“Demokrasi yg terlalu luas akan kontradiktif dengann persatuan/integritas”

Sebuah kalimat yang diungkapkan oleh Maaruf Cahyonom, Sekjen MPR yang masih tergolong muda untuk ukuran jabatan birokrat yang didudukinya. Sebuah kalimat yang menampar kepada kita tentang persatuan.

Yah, persatuan, suatu kalimat yang belakangan didengungkan dan ramai diperbincangkan. Gejolaknya sudah mulai ketika era Pilpres 2014 yang kemudian memiliki cerita bersambung pada Pilkada 2017.

Tapi pada kesempatan ini, sekaligus menjelang detik terakhir hari Pancasila, saya tidak akan bicara politik. Terlalu riuh masalah ini jika saya sentuh.

Karena saya menulis di Hari lahirnya Pancasila, saya akan bahas hal ini.

Bukan sok-sokan ikut meramaikan hari Pancasila juga sih. Sebabnya, tanggal 20 Mei 2017, bertempat di Novotel Bandung, saya menghadiri kegiatan ngobrol santai antara netizen (warganet) dengan MPR.

Pada kesempatan tersebut, fokusnya adalah soal 4 Pilar Kebangsaan yang menyentuh banyak aspek, tidak hanya soal politik dan sosial tetapi juga menyentuh aspek kehidupan lain, termasuk aspek budaya dan dunia kreatif. Berat yah? Ehmm sebenarnya gak terlalu berat juga sih ketiika mengikuti kegiatan ini. Pasalnya, narasumber yang berasal dari MPR juga tidak terkesan menggurui layaknya kita belajar PPKn. Namanya juga diskusi santai, obrolannya lebih banyak dua arah, termasuk soal MPR meminta saran dari netizen.

━━━━━━━━━━━━━━━━━━━━

## Latihan
Menurut tulisan tentang Hari Pancasila di atas, di mana acara obrolan santai antara warganet dan MPR pada 20 Mei 2017 diadakan?

## Catatan Terkumpul
━━━━━━━━━━━━━━━━━━━━

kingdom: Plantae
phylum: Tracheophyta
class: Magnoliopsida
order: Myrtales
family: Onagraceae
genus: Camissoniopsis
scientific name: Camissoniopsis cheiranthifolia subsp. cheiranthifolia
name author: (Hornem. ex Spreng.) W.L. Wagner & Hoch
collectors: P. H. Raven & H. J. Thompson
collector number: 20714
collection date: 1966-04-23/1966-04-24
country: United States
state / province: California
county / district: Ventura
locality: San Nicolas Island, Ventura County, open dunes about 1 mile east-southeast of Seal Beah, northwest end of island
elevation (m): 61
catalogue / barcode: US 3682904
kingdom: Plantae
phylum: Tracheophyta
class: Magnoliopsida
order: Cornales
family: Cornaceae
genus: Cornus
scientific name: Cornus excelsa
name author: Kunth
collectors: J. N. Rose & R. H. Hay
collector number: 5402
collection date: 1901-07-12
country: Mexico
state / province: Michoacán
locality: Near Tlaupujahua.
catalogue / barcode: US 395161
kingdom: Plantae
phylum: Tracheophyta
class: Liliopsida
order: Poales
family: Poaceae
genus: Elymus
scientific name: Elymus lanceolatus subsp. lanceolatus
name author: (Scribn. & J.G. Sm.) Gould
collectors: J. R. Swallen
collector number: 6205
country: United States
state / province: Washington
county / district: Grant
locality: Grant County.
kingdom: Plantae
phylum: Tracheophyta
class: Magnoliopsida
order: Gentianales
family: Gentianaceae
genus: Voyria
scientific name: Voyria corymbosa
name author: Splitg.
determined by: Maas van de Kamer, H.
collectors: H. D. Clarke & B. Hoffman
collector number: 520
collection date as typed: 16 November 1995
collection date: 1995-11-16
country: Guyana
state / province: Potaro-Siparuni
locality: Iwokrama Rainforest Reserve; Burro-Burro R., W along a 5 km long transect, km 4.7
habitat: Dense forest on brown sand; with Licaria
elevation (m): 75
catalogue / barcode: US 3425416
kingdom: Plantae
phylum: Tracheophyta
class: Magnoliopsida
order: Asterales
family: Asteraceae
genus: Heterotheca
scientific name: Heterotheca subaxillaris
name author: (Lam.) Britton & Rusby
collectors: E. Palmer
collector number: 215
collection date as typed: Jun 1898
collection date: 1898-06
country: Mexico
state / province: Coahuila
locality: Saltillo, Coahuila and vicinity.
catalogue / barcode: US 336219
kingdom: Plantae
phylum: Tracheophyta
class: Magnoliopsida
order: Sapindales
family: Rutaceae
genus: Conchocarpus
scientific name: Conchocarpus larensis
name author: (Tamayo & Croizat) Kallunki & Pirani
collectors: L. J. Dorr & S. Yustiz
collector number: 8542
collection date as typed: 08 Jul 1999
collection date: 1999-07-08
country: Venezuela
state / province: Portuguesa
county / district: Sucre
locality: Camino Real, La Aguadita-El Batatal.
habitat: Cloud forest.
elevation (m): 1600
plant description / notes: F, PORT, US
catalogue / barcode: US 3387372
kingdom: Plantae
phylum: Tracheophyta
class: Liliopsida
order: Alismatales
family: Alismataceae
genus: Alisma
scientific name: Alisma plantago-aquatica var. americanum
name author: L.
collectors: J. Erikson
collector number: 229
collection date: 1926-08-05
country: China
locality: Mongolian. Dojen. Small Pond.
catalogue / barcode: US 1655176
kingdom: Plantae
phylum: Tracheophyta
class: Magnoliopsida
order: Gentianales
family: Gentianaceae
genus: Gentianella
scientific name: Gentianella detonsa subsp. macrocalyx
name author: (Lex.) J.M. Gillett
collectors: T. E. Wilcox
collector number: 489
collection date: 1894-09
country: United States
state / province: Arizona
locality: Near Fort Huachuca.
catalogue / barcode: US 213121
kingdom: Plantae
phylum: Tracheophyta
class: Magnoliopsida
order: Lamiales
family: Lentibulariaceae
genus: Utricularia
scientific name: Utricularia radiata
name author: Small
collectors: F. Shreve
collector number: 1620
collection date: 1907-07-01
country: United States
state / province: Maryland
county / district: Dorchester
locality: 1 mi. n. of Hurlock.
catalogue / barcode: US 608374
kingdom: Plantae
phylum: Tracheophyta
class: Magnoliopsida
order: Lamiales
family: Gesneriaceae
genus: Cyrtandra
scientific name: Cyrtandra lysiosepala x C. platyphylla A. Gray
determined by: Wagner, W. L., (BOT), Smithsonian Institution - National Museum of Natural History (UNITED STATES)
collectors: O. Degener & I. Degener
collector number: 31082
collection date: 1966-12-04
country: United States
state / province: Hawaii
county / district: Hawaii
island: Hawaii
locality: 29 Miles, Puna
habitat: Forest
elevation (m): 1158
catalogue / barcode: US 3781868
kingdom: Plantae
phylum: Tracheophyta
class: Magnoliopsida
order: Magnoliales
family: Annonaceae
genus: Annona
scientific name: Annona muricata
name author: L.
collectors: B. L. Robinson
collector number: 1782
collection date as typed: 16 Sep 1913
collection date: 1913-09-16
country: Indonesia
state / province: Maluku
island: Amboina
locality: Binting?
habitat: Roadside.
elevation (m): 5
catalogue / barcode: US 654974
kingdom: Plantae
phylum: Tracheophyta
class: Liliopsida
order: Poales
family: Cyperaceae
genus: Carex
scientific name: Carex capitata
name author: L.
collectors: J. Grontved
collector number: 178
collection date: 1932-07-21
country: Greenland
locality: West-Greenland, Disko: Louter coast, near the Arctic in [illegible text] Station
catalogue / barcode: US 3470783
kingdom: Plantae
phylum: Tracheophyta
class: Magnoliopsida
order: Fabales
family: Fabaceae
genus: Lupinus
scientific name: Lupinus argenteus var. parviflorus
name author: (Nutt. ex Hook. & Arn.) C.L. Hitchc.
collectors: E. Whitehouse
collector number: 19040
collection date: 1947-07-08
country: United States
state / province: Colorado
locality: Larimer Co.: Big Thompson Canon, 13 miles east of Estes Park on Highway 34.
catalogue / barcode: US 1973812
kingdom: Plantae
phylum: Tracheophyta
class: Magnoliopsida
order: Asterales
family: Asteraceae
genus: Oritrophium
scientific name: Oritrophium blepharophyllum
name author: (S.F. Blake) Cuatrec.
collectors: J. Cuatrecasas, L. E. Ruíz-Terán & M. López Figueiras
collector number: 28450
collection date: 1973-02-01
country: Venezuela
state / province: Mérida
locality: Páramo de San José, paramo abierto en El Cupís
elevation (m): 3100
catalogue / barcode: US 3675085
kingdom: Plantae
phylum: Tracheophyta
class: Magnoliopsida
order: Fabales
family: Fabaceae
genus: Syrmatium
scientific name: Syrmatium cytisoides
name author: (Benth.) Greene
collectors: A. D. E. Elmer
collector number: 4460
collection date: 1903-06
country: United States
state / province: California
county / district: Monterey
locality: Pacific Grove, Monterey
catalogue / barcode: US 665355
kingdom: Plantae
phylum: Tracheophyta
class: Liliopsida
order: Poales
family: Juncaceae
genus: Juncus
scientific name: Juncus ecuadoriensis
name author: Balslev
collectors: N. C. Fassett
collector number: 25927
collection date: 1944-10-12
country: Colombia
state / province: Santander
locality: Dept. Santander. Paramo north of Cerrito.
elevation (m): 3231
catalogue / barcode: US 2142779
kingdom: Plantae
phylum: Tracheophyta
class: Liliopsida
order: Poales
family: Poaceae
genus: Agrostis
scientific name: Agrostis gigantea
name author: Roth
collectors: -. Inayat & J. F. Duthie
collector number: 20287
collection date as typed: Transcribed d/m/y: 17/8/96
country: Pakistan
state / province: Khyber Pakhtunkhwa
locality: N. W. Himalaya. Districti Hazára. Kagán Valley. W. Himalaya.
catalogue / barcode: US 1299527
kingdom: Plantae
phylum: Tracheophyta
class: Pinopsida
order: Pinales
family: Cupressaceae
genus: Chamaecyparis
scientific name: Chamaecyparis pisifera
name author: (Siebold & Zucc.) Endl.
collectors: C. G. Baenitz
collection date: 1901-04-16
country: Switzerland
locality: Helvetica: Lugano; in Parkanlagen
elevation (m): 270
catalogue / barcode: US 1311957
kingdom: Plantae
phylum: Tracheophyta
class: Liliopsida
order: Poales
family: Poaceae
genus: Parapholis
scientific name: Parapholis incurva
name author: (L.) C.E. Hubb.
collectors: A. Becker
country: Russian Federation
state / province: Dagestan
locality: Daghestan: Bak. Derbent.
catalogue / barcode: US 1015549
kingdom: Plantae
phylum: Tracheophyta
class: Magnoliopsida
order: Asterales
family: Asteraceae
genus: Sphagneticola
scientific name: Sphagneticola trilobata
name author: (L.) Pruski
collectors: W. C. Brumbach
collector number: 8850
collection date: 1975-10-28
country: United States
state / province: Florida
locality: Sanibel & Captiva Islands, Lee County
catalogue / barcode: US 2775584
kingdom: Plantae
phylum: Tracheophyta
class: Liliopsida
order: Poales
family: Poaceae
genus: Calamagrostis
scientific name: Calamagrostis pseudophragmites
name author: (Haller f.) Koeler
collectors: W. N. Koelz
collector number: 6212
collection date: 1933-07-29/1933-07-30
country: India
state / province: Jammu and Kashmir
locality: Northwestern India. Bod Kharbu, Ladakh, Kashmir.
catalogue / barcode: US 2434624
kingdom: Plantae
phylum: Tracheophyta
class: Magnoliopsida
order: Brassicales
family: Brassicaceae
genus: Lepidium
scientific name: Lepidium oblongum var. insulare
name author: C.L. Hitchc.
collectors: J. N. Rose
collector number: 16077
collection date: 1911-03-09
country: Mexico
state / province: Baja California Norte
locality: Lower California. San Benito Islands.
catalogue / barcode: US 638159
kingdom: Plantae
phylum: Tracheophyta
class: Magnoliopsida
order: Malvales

━━━━━━━━━━━━━━━━━━━━

## Latihan Terjawab
Di Novotel Bandung.